A Reforma Trabalhista inseriu no ordenamento jurídico, nos §§ 2º e 4º do art. 457 da Consolidação das Leis do Trabalho (CLT), a definição de “prêmio” como verba de natureza não remuneratória, sujeita à não incidência de encargos trabalhistas e previdenciários, ainda que habitual.

Sob esse regime, os prêmios pagam tributos apenas se integrados à remuneração do empregado, o que dependerá da sua natureza jurídica (indenizatória ou salarial), questão que vem sendo analisada pela doutrina e jurisprudência.

Principais Pontos da Solução de Consulta Cosit nº 10/2026

A nova solução de consulta consolidou os seguintes entendimentos principais:

Exclusão da base de cálculo da contribuição previdenciária

A Receita Federal entendeu que não integram a base de cálculo das contribuições previdenciárias (inclusive a patronal) os prêmios concedidos por liberalidade do empregador em razão de desempenho superior ao ordinariamente esperado no desempenho de suas atividades desde 11 de novembro de 2017.

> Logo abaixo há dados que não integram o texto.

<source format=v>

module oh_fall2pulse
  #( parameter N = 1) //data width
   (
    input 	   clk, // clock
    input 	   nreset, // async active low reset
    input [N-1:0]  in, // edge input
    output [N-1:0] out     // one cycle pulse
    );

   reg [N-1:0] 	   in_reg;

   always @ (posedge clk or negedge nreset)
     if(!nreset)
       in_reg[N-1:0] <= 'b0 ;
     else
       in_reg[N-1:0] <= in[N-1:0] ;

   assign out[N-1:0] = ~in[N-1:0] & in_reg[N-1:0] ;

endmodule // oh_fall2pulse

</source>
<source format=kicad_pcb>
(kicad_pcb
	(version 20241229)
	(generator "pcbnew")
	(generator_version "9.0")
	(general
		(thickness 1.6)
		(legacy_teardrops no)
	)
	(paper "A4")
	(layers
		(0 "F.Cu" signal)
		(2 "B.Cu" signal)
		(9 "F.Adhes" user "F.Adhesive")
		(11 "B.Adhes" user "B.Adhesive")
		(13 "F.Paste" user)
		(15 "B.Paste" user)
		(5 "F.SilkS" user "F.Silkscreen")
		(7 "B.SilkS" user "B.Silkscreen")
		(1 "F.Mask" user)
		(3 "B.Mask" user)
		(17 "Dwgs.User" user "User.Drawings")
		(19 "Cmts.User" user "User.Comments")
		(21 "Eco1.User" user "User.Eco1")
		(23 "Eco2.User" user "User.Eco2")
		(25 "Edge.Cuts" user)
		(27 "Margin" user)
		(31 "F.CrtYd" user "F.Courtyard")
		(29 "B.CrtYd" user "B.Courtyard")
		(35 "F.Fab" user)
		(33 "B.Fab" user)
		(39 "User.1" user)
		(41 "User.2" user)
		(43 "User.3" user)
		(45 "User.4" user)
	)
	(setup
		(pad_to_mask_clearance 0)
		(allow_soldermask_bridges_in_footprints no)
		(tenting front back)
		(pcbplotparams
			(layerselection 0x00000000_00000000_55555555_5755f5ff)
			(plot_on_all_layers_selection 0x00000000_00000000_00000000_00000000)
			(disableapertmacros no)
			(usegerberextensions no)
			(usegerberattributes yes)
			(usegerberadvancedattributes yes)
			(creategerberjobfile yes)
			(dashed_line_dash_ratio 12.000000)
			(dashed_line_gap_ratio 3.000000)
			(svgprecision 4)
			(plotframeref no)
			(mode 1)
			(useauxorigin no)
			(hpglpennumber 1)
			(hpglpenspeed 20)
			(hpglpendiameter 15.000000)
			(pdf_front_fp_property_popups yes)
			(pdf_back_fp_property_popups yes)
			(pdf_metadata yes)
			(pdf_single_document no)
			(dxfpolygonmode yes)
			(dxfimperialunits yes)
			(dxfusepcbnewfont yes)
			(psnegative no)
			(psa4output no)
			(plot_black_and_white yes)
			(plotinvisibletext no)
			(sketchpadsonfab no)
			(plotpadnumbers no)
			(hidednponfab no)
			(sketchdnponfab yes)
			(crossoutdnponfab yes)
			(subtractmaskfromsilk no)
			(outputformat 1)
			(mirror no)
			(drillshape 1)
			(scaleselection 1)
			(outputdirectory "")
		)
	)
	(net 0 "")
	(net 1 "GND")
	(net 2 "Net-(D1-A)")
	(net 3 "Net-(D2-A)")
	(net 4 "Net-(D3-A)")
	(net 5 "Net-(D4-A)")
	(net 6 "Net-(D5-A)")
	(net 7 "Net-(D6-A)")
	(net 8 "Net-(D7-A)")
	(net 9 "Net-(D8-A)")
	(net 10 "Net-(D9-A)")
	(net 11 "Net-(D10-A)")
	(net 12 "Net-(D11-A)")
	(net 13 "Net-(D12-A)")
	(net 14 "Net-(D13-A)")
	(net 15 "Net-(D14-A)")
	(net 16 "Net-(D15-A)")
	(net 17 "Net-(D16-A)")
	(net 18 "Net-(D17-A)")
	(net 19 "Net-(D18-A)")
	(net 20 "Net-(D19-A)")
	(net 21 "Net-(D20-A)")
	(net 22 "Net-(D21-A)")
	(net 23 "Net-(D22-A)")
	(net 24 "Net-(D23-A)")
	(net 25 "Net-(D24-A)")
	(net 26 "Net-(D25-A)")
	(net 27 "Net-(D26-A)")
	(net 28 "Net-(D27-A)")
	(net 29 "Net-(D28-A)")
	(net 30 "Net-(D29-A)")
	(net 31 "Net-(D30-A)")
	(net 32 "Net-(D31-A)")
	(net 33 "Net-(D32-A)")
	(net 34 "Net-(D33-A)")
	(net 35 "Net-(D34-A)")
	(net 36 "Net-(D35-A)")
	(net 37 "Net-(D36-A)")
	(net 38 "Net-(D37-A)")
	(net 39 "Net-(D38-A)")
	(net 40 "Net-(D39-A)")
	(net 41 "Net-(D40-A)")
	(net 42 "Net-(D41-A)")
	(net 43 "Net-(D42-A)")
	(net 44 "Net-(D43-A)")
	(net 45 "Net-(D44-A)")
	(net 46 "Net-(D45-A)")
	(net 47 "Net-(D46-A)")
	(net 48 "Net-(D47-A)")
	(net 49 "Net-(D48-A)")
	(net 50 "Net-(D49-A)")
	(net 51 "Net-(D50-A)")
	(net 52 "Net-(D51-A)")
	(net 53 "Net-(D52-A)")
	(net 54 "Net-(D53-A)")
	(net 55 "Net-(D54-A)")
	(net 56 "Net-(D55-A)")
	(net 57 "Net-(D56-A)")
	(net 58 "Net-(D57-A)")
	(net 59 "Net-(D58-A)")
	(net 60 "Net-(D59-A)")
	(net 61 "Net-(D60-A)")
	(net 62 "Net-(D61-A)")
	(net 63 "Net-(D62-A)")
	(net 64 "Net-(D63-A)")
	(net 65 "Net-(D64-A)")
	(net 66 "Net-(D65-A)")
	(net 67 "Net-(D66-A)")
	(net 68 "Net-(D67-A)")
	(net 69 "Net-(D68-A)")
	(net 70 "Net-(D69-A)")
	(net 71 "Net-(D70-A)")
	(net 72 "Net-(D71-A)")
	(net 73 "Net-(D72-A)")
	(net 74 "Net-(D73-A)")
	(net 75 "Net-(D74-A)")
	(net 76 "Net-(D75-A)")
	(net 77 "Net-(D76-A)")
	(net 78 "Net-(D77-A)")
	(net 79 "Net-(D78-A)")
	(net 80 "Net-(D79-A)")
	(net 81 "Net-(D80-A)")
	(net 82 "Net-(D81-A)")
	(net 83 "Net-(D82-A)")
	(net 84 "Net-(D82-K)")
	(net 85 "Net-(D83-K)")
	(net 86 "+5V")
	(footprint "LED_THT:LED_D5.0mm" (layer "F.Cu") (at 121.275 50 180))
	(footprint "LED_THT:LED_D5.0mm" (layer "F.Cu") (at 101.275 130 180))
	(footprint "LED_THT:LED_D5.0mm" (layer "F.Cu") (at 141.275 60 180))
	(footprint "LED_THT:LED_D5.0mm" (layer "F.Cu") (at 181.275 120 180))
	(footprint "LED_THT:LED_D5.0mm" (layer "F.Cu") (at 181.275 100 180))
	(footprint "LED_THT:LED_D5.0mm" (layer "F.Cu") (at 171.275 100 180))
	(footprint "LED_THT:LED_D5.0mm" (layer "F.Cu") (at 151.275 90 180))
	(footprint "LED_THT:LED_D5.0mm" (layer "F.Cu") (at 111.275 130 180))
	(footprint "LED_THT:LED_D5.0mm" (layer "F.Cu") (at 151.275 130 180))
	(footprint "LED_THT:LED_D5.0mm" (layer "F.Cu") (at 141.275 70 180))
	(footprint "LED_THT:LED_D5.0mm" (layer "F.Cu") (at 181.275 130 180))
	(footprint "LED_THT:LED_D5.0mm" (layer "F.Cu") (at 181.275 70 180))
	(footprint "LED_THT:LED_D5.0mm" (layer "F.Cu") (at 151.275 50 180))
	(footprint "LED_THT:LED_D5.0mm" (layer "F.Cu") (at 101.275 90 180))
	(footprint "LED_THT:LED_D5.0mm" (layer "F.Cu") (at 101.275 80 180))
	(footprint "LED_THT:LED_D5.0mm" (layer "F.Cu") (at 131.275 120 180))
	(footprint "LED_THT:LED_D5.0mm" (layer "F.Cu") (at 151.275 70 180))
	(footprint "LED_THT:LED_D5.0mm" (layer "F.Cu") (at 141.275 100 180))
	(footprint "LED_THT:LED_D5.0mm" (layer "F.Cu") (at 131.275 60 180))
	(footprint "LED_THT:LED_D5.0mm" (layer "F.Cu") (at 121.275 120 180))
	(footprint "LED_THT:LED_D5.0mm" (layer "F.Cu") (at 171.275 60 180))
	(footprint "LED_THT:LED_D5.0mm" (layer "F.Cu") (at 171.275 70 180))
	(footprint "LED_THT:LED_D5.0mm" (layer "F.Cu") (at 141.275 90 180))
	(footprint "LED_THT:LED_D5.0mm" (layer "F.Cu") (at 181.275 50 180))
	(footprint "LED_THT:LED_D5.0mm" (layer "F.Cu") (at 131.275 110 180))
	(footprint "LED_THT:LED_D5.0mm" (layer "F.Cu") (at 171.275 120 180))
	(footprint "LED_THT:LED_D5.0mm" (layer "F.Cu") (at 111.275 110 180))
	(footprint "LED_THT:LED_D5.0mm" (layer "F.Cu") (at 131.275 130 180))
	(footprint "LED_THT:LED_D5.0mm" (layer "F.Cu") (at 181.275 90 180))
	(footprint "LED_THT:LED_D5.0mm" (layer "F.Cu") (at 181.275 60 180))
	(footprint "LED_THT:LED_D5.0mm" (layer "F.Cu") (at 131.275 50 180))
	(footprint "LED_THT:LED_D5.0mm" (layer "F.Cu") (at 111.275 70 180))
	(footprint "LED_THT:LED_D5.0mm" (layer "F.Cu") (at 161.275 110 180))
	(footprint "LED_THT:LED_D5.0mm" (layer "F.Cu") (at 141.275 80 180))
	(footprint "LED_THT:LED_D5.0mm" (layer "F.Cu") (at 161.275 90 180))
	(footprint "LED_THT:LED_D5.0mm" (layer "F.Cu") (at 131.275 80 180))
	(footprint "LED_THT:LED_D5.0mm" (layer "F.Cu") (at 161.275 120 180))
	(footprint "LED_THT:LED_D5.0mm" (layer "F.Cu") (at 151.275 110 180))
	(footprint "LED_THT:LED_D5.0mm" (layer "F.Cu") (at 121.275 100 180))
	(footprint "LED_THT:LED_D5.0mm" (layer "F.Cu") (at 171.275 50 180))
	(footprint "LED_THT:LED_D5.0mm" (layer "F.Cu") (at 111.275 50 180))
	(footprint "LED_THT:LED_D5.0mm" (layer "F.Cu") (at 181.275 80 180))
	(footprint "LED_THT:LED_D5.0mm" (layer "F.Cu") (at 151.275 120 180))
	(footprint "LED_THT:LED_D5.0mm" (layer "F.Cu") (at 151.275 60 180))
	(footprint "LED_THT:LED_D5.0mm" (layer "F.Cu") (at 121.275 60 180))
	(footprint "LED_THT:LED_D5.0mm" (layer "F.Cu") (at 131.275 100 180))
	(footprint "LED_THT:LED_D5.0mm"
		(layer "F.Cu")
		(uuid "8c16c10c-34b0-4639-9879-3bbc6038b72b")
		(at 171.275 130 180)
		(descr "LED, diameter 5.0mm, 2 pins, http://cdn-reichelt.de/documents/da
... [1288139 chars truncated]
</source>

Requisitos para a exclusão tributária

Para que o prêmio seja excluído da base de cálculo das contribuições previdenciárias, devem ser observados cumulativamente os seguintes critérios:

  • (i) Pago exclusivamente a segurados empregados (não alcançando contribuintes individuais);
  • (ii) Pode ser pago em dinheiro, bens ou serviços;
  • (iii) Concedido por liberalidade do empregador, ou seja, não decorrente de obrigação legal, contratual ou ajuste expresso;
  • (iv) Decorrente de desempenho superior ao ordinariamente esperado, com comprovação objetiva da meta e seu efetivo cumprimento.

Habitualidade não descaracteriza o prêmio

A solução frisa que o fato de o prêmio ser concedido de forma habitual não afasta automaticamente o seu tratamento tributário especial, desde que isso não decorra de cláusula contratual, norma coletiva ou instrumento vinculante que obrigue o pagamento, o que implicaria remoção da liberalidade.

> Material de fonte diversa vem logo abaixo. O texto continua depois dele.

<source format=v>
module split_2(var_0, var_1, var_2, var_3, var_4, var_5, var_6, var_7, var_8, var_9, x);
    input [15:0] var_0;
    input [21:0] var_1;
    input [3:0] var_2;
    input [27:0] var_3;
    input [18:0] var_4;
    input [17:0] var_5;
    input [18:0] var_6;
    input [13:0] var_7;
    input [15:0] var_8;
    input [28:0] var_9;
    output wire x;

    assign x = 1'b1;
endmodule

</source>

Impactos Práticos e Operacionais

Para as empresas

  • Maior segurança jurídica na concessão de prêmios:
    • Com critérios mais objetivos, a empresa poderá planejar incentivos sem o ônus de contribuições previdenciárias, desde que comprovados os requisitos legais.
  • Importância da formalização documental:
    • A comprovação do desempenho superior por meio de parâmetros claros e mensuráveis torna-se essencial para afastar questionamentos fiscais.
  • Planejamento tributário e trabalhista:
    • A nova solução oferece subsídio técnico para integrar políticas de remuneração variável nas práticas de remuneração de desempenho com foco em eficiência tributária.

Limitações e Pontos de Atenção

  • A mera habitualidade no pagamento não desqualifica automaticamente o prêmio, mas sua forma de instituição pode ser interpretada como ajuste expresso se regulamentada de maneira vinculante (contrato ou norma coletiva), o que exigirá cautela no desenho das políticas internas.
  • A interpretação da Receita Federal ainda pode ser objeto de questionamento judicial, caso seja considerada excessivamente restritiva ou descolada da literalidade da lei, conforme já observado em debates doutrinários anteriores sobre o tema.

Conclusão

A Solução de Consulta Cosit nº 10/2026 traz um importante marco interpretativo para a exclusão de prêmios por desempenho superior da base de cálculo das contribuições previdenciárias, proporcionando maior previsibilidade jurídica às empresas que adotam políticas de remuneração variável.

Contudo, dada a exigência de comprovação objetiva do desempenho e de que o pagamento não decorra de um ajuste vinculante, recomenda-se que as empresas estruturem formalmente seus critérios de premiação, de modo a mitigar riscos fiscais e trabalhistas.